─── RECORDS FOR THIS TASK
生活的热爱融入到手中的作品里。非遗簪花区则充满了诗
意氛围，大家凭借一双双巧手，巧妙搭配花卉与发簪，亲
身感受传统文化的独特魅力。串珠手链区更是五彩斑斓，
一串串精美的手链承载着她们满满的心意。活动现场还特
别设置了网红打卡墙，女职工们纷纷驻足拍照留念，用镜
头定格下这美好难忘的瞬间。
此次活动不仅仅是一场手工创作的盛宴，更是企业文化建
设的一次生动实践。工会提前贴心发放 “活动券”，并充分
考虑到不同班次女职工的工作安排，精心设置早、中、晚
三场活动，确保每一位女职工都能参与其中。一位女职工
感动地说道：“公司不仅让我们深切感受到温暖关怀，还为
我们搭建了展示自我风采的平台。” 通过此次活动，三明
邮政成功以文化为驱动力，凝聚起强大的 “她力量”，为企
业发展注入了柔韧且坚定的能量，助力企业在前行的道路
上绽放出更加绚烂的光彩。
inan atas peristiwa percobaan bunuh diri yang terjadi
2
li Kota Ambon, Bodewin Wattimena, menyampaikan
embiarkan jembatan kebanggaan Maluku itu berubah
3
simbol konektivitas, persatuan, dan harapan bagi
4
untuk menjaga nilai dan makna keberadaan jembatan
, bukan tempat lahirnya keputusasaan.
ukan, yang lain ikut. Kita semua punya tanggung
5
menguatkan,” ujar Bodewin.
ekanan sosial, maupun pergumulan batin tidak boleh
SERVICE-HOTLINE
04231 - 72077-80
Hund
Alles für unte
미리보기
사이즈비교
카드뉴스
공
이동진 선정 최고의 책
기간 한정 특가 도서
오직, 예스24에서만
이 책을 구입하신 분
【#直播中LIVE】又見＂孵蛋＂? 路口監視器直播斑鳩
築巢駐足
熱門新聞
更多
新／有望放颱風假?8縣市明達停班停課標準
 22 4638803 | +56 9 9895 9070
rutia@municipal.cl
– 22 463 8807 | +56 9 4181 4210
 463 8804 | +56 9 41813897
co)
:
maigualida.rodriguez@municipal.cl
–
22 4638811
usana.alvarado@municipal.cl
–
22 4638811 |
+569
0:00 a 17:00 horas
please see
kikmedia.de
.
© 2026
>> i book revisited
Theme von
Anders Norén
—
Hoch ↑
──────
─── RECORDS FOR THIS TASK
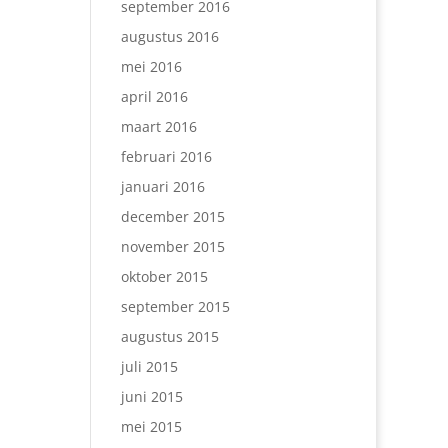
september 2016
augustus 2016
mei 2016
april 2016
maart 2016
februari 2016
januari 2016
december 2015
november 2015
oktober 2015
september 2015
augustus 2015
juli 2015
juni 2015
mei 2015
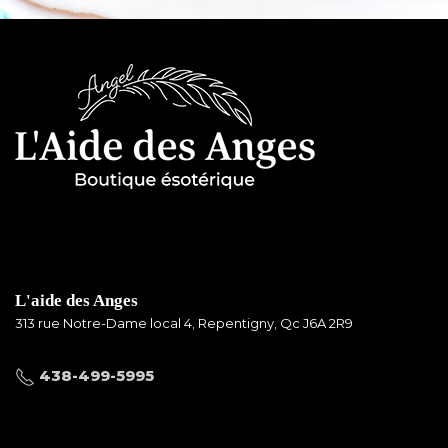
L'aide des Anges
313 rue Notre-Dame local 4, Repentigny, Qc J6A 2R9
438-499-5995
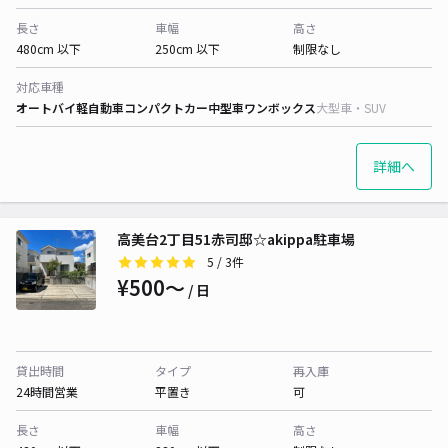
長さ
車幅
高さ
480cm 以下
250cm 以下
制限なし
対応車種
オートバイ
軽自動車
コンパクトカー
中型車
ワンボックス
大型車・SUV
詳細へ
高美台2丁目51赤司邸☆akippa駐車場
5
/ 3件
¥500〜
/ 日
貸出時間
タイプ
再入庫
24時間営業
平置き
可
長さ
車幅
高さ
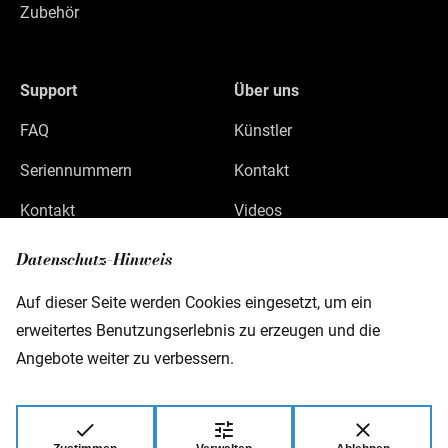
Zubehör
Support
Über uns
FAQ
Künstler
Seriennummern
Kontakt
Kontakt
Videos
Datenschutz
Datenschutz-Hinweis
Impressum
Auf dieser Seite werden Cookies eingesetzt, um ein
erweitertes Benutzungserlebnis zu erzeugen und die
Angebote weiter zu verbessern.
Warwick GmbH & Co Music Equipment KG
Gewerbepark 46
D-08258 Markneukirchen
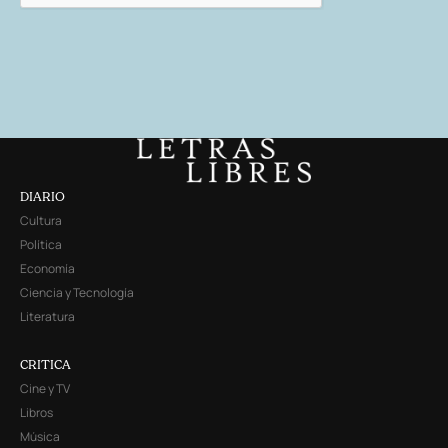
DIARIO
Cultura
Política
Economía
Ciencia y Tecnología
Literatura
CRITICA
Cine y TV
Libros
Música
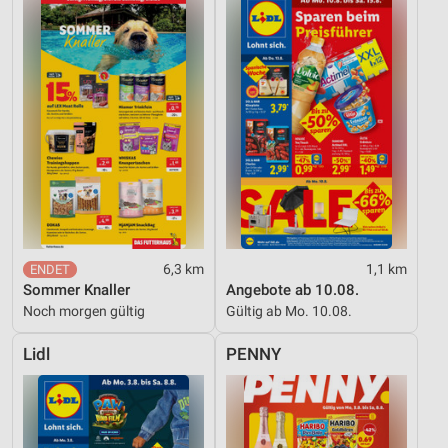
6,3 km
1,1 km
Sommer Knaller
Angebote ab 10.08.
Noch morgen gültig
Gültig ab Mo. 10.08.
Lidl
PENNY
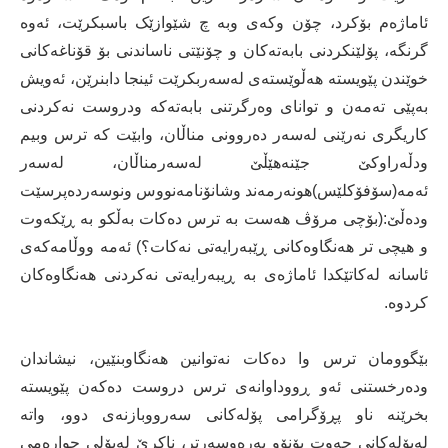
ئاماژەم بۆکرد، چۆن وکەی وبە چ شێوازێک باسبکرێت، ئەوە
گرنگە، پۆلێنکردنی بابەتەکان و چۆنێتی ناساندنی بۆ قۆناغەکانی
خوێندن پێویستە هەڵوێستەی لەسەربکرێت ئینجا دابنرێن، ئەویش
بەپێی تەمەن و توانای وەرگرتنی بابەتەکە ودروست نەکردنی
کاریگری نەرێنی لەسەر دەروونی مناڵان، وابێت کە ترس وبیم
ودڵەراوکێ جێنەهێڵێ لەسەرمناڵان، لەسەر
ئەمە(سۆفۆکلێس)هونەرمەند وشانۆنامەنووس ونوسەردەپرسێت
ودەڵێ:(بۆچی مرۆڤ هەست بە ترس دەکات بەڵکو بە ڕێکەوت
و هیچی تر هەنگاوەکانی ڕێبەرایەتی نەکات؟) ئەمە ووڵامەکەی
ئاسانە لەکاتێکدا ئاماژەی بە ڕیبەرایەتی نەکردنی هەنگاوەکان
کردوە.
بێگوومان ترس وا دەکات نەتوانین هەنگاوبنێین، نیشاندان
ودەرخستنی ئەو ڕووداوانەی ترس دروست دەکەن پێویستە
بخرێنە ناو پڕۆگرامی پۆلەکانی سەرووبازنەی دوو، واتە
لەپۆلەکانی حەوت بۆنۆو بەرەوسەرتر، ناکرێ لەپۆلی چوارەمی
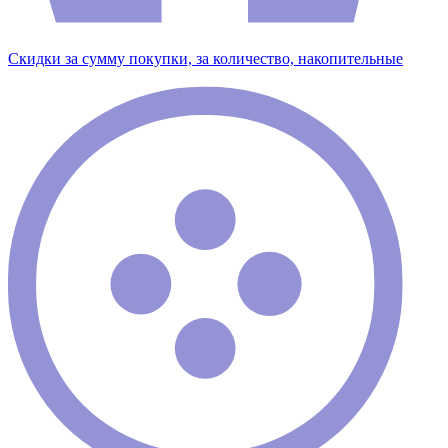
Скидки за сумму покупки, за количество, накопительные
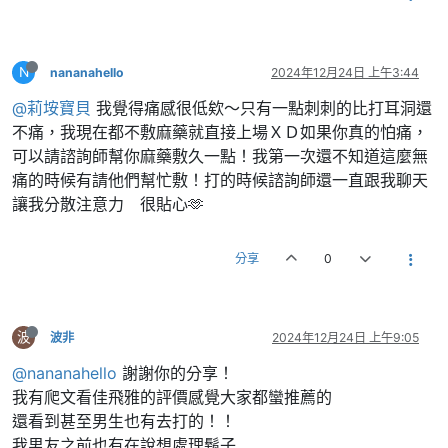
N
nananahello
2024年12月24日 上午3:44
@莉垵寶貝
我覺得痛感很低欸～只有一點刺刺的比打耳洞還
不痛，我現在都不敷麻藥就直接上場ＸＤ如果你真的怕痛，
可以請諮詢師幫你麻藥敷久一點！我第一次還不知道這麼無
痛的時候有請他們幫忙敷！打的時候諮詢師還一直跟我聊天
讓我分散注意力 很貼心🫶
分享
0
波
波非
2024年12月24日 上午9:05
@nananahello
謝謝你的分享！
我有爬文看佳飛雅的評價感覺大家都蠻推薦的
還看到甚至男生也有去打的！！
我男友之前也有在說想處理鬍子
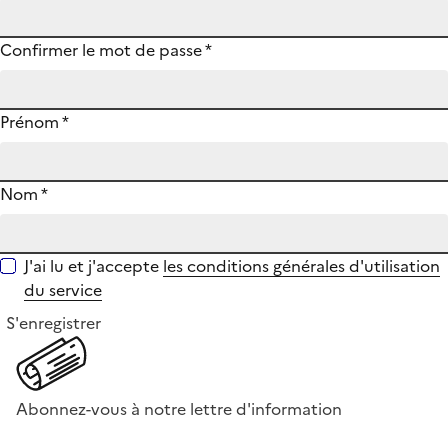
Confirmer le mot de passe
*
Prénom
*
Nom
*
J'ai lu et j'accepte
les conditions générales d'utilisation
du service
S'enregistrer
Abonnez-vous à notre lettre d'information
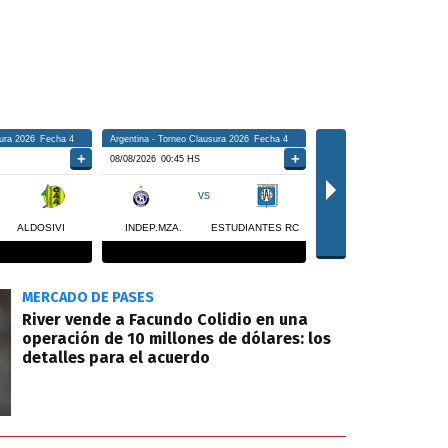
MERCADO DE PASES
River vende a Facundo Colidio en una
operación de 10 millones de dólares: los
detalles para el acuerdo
──────
=== ASSIGNMENT ===
Return the lines above that include the string "jembatan".

=== SOLUTION ===
embiarkan jembatan kebanggaan Maluku itu berubah
untuk menjaga nilai dan makna keberadaan jembatan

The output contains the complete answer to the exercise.